--- Given entries ---
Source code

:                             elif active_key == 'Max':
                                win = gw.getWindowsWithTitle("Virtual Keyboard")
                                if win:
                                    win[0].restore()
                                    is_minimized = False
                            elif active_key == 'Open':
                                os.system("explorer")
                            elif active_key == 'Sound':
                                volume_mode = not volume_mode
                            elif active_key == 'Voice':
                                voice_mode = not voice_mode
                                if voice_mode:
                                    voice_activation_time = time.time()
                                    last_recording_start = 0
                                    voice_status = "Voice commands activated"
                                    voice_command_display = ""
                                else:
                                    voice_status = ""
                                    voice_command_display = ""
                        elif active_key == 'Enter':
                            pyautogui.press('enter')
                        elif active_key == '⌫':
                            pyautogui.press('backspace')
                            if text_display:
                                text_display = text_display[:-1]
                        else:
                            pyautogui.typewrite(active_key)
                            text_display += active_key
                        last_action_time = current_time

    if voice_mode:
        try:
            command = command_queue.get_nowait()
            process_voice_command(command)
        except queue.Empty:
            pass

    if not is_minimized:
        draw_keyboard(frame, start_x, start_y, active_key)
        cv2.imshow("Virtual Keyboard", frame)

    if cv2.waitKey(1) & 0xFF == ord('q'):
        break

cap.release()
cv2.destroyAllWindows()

--- Instructions for the task ---
Every entry is to be restated exactly, with no line dropped.

--- Expected answer ---
Source code

:                             elif active_key == 'Max':
                                win = gw.getWindowsWithTitle("Virtual Keyboard")
                                if win:
                                    win[0].restore()
                                    is_minimized = False
                            elif active_key == 'Open':
                                os.system("explorer")
                            elif active_key == 'Sound':
                                volume_mode = not volume_mode
                            elif active_key == 'Voice':
                                voice_mode = not voice_mode
                                if voice_mode:
                                    voice_activation_time = time.time()
                                    last_recording_start = 0
                                    voice_status = "Voice commands activated"
                                    voice_command_display = ""
                                else:
                                    voice_status = ""
                                    voice_command_display = ""
                        elif active_key == 'Enter':
                            pyautogui.press('enter')
                        elif active_key == '⌫':
                            pyautogui.press('backspace')
                            if text_display:
                                text_display = text_display[:-1]
                        else:
                            pyautogui.typewrite(active_key)
                            text_display += active_key
                        last_action_time = current_time

    if voice_mode:
        try:
            command = command_queue.get_nowait()
            process_voice_command(command)
        except queue.Empty:
            pass

    if not is_minimized:
        draw_keyboard(frame, start_x, start_y, active_key)
        cv2.imshow("Virtual Keyboard", frame)

    if cv2.waitKey(1) & 0xFF == ord('q'):
        break

cap.release()
cv2.destroyAllWindows()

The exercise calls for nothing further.